Work instructions
1. In the inequality proof, what value is assigned to $\alpha_2$ in order to prove (A2)?
2. Write the next part of the inequality proof, picking up after equation (11).

Extracted text
* * * *

Now (A1) is proved. For (A2), put $x_1=b=\psi \left(n\right)$, $x_2=a=\phi \left(n\right)$, ${\alpha }_1={\displaystyle \frac{a}{a+b}}$ and ${\alpha }_2={\displaystyle \frac{b}{a+b}}$, (7) becomes

$$\begin{array}{cc}\hfill & b^{{\displaystyle \frac{a}{a+b}}}{a}^{{\displaystyle \frac{b}{a+b}}}\hfill \\ \hfill ⩽& {\displaystyle \frac{a}{a+b}}b+{\displaystyle \frac{b}{a+b}}a-{\displaystyle \frac{1}{2b}}\left({\displaystyle \frac{a}{a+b}}{\left(b-{\displaystyle \frac{a}{a+b}}b-{\displaystyle \frac{b}{a+b}}a\right)}^2+{\displaystyle \frac{b}{a+b}}{\left(a-{\displaystyle \frac{a}{a+b}}b-{\displaystyle \frac{b}{a+b}}a\right)}^2\right)\hfill \\ \hfill =& {\displaystyle \frac{2ab}{a+b}}-{\displaystyle \frac{1}{2b}}\left({\displaystyle \frac{a}{a+b}}{\left({\displaystyle \frac{b(a+b)-2ab}{a+b}}\right)}^2+{\displaystyle \frac{b}{a+b}}{\left({\displaystyle \frac{a(a+b)-2ab}{a+b}}\right)}^2\right)\hfill \\ \hfill =& {\displaystyle \frac{2ab}{a+b}}-{\displaystyle \frac{1}{2b}}\left({\displaystyle \frac{a}{a+b}}{\left({\displaystyle \frac{b^2-ab}{a+b}}\right)}^2+{\displaystyle \frac{b}{a+b}}{\left({\displaystyle \frac{a^2-ab}{a+b}}\right)}^2\right)\hfill \\ \hfill =& {\displaystyle \frac{2ab}{a+b}}-{\displaystyle \frac{1}{2b}}\left({\displaystyle \frac{ab{(a-b)}^2}{{(a+b)}^2}}\right)\hfill \\ \hfill =& {\displaystyle \frac{2ab(a+b)-\frac{1}{2}a{(a-b)}^2}{{(a+b)}^2}}\hfill \\ \hfill =& {\displaystyle \frac{-a^3+6a^{2}b+3a{b}^2}{2{(a+b)}^2}},\hfill \end{array}$$

(11)

* * * *

Input data

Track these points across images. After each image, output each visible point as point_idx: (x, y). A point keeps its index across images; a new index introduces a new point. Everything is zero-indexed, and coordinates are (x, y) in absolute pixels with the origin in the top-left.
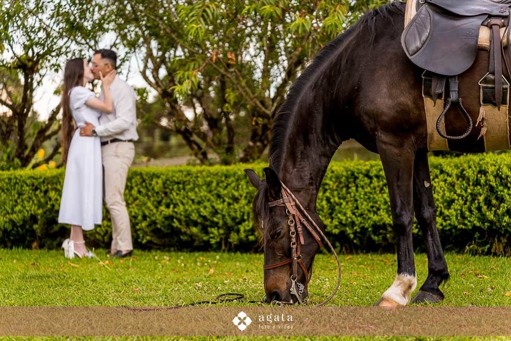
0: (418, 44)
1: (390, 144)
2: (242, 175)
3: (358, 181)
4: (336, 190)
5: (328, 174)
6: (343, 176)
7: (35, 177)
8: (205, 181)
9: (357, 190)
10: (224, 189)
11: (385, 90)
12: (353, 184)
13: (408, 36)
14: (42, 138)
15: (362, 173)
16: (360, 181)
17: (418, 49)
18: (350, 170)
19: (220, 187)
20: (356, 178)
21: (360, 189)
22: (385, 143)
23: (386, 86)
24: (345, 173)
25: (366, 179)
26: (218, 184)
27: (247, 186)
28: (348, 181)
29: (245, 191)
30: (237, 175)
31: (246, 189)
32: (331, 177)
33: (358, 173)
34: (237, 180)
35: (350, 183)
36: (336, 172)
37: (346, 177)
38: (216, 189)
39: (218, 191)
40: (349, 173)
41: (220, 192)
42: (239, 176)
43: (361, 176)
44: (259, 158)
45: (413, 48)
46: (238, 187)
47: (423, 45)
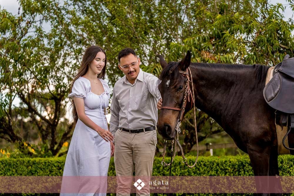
0: (273, 95)
1: (255, 151)
2: (177, 162)
3: (245, 168)
4: (232, 173)
5: (228, 163)
6: (236, 164)
7: (60, 162)
8: (156, 166)
9: (244, 173)
10: (167, 171)
11: (254, 120)
12: (242, 170)
13: (267, 91)
14: (65, 139)
15: (247, 163)
16: (247, 168)
17: (273, 98)
18: (240, 161)
19: (165, 170)
20: (244, 166)
21: (246, 173)
22: (252, 150)
23: (255, 117)
24: (237, 163)
25: (250, 166)
26: (163, 168)
27: (180, 169)
28: (239, 167)
29: (179, 172)
30: (174, 163)
31: (180, 171)
32: (230, 165)
33: (245, 163)
34: (175, 166)
35: (240, 169)
36: (232, 162)
37: (238, 165)
38: (162, 171)
39: (164, 172)
40: (240, 163)
41: (165, 173)
42: (176, 163)
43: (247, 165)
44: (188, 152)
45: (269, 97)
46: (175, 170)
47: (275, 96)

* * * *

Answers provided
1. $\alpha_2 = \dfrac{b}{a+b}$

2.
$$b^a{a}^b⩽{\left({\displaystyle \frac{-a^3+6a^{2}b+3a{b}^2}{2{(a+b)}^2}}\right)}^{a+b}.$$

(12)

Now (A2) is proved.

3.2. Proof of (B1) and (B2)

By Lemma 5 we know that for $x_1,x_2⩾0$, ${\alpha }_1,{\alpha }_2>0$ and ${\alpha }_1+{\alpha }_2=1$, we have

$$x_1^{{\alpha }_1}{x}_2^{{\alpha }_2}⩽{\alpha }_1{x}_1+{\alpha }_2{x}_2-{\displaystyle \frac{1}{2max(x_1,x_2)}}\left({\alpha }_1{\left(x_1-x_1^{{\alpha }_1}{x}_2^{{\alpha }_2}\right)}^2+{\alpha }_2{\left(x_2-x_1^{{\alpha }_1}{x}_2^{{\alpha }_2}\right)}^2\right).$$

(13)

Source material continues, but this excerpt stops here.